- Ruyterwacht Ruyterwacht's location in Western Cape
- Coordinates: 33°55′10″S 18°33′25″E﻿ / ﻿33.91944°S 18.55694°E
- Country: South Africa
- Province: Western Cape
- City: Cape Town

Area
- • Total: 1.41 km^{2} (0.54 sq mi)

Population (2011)
- • Total: 8,993
- • Density: 6,378/km^{2} (16,520/sq mi)

Races
- • White: 32.8%
- • Asian: 1.2%
- • Cape Coloureds: 50.1%
- • Black: 12.3%
- • Other: 3.6%

Languages
- • English: 47.1%
- • Afrikaans: 41.8%
- • Xhosa: 3.1%
- • Other: 8.0%

= Ruyterwacht =

Ruyterwacht is a suburb of Cape Town, South Africa, bordering the industrial area of Epping and the formerly Cape Coloured neighborhood of Elsie's River as well as the GrandWest Casino.

Eppingtuin ("Epping Garden Village"), as Ruyterwacht was once known, began as a subsidized housing project for underprivileged/poor white South Africans which has now been seized by a property company Communicare which has unlawfully sold the subsidized social housing and evicted poor families. In its early years as an independent township, it was administered by the Urban Housing Bureau under the Cape Town Divisional Council. Ons gemeentelike feesalbum (1951) includes an article on the Eppingtuin Reformed Church on the neighborhood's founding: "On September 7, 1938, the Centenary Year [of the Great Trek] seventy families descended from Voortrekkers moved in among the luxuriant pines and crawling wildlife. Descended from sturdy Afrikaner stock, they swelled to several hundred in a matter of months."

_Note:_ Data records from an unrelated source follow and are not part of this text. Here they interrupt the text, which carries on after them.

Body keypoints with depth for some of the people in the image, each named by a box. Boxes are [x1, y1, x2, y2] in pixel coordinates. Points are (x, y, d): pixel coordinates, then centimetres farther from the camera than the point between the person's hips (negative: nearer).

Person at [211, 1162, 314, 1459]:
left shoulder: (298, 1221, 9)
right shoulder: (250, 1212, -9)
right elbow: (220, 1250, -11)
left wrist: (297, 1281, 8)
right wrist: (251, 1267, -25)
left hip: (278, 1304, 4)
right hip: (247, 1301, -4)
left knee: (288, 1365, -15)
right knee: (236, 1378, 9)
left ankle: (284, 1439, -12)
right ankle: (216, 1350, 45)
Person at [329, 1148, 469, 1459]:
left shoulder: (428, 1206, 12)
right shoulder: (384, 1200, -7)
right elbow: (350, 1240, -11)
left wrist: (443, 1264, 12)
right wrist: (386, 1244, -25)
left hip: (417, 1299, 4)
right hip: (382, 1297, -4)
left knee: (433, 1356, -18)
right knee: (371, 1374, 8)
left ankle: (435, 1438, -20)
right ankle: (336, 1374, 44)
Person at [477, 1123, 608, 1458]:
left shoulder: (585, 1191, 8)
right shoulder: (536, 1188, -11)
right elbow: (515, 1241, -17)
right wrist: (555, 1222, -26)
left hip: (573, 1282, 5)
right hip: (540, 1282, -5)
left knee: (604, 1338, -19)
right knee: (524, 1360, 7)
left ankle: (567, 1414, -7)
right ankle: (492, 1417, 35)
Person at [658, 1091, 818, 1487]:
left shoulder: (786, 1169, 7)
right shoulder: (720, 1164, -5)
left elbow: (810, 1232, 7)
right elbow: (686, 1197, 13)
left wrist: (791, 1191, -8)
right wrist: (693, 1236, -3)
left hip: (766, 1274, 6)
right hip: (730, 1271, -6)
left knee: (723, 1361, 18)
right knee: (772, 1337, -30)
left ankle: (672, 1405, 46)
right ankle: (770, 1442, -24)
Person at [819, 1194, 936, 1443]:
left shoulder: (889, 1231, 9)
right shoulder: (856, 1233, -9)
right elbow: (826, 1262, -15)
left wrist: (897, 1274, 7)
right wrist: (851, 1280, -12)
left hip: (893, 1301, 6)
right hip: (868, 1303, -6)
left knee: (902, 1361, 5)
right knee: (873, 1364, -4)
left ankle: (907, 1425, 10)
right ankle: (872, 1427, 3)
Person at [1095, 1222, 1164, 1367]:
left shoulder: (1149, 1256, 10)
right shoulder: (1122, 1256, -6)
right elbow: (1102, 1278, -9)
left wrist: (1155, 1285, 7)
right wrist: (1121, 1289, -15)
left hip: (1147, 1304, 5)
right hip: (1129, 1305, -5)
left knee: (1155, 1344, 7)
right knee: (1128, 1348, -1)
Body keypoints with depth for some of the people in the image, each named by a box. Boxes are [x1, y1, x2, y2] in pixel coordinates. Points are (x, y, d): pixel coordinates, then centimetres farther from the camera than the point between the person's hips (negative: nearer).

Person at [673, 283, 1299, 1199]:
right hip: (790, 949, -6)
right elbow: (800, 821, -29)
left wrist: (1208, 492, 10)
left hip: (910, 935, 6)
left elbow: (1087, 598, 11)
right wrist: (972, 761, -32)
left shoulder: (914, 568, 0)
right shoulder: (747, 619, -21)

The church hall of the mother congregation in Ruyterwacht is named after Zerilda Steyn, chairwoman of the Urban Housing Association (Stedelike Behuisingsbond) from 1945 to her death in 1963.

== Sources ==
- Olivier, Rev. P.L. (compiler) (1952). Ons gemeentelike feesalbum. Cape Town/Pretoria: N.G. Kerk-uitgewers.
- Potgieter, D.J. (ed.) (1972). Standard Encyclopaedia of Southern Africa. Cape Town: Nasionale Opvoedkundige Uitgewery (Nasou).